Effects on Carrigaline, Crosshaven, Passage West and Ringaskiddy services:


There are several changes proposed to routes that operate in local towns and villages in the Carrigdhoun area, which will also see the implementation of new bus numbers, with the traditional 220, 225, 223 etc, set to become a thing of the past. The standout revelation is that Crosshaven will no longer have a direct route to and from Cork City, with passengers required to switch buses in Carrigaline. It will however have a direct bus to Carrigaline with a 30 minute frequency, which will also travel through housing estates in Carrigaline and on to Haulbowline.


Carrigaline is very much emerging as a ‘transport hub’ for the south of Cork and will now see no less than 8 different routes go through its catchment area. Three of these buses (3, 3A, 3B) will travel between the Carrigaline Primary Care Centre and Apple, all via Douglas, using either Donnybrook or Maryborough Hill. These will all operate on a regular service, at a frequency of either 10 or 20 minutes.

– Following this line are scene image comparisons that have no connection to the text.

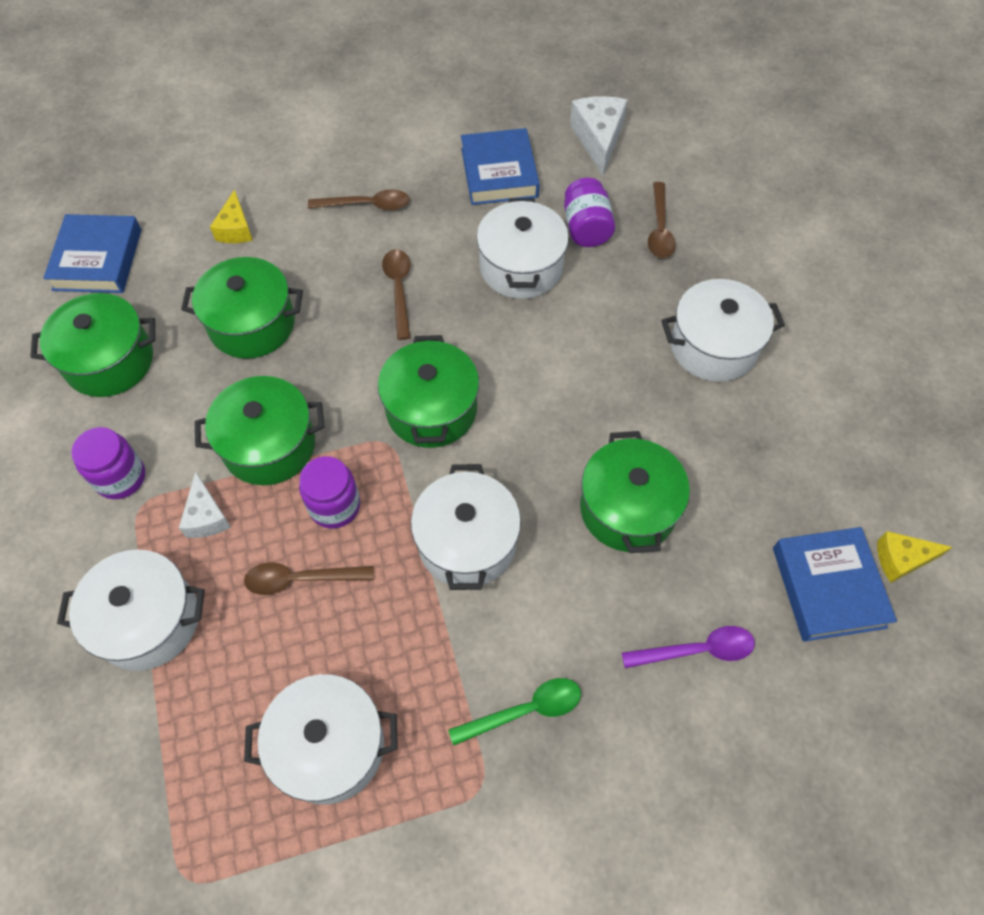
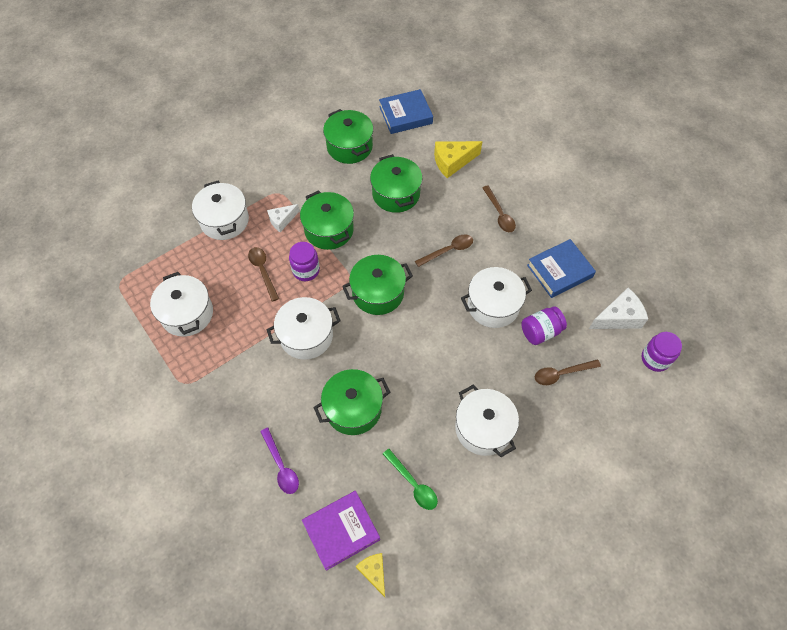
camera: 70 degrees right, 0 degrees up
purple jar [71,427,145,499] -> purple jar moved to [641,332,682,372]
yellow cheese [210,190,253,243] -> yellow cheese [434,141,482,178], size x1.57
green spoon [448,678,581,746] -> green spoon moved to [383,449,438,510]
blue book [773,527,897,642] -> purple book [302,491,380,571]

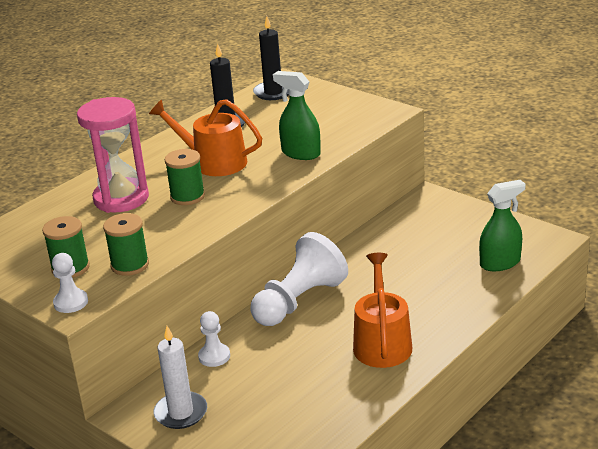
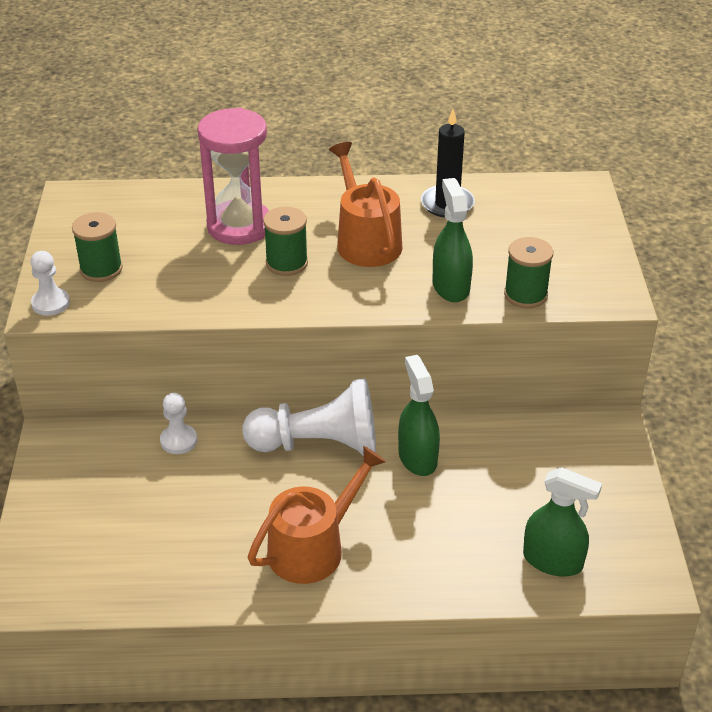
camera: 45 degrees right, 10 degrees up
green spool [103,213,149,276] -> green spool moved to [504,237,553,308]
white candle [153,326,207,429] -> none
black candle [253,16,289,100] -> none
none -> green spray bottle [398,355,440,476]

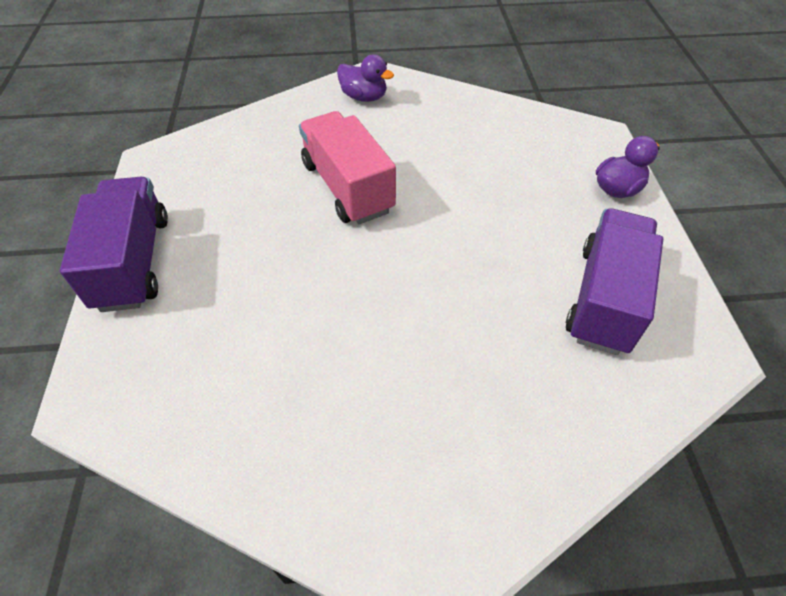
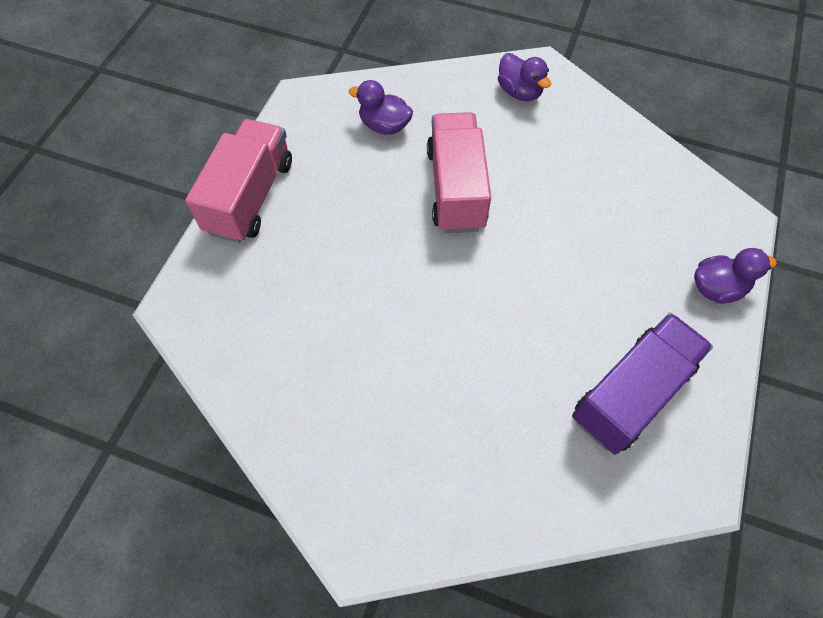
camera: 25 degrees right, 10 degrees up
purple truck [60,177,168,312] -> pink truck [185,119,292,243]
none -> purple duck [349,80,413,135]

An hourly bus (42X) will operate between Main Street Carrigaline to Kent Train Station via Carrs Hill, while two buses (13A, 40) will connect Carrigaline with Haulbowline. One of these is essentially the current 225 route, while the other will begin in Crosshaven and finish in Haulbowline. Last but by no means least, Carrigaline will finally commence a route that connects with Passage West. This is the number 12 bus and will travel as far as the Bus Station via Douglas. It means that there will be no direct route between Carrigaline and both UCC and MTU (CIT).


It should be reiterated however, that one single fare will last 90 minutes from purchase, and passengers can hop from one bus to another without buying another ticket within that timescale.


A final service (81) will operate between Carrigaline and Ballincollig, but it appears that this will only run between Midnight to 5am.


Passage West gains its connection with Carrigaline on one hand, but loses its ties with Ringaskiddy and Shanbally on the other. It looks likely that an interchange will be possible near the Raffeen Hill crossroads, but this isn’t guaranteed. The number 12 bus connecting Carrigaline with Passage will service Carrigmahon Hill but only at ‘certain times’


Further information will no doubt emerge as part of the public consultation sessions which commence on November 17th. So far, local councillors and politicians have broadly welcomed the proposals but with some trepidation. Concerns have been raised already, mostly relating to new interchanging practices, and it is likely that these points will be raised regularly going forward.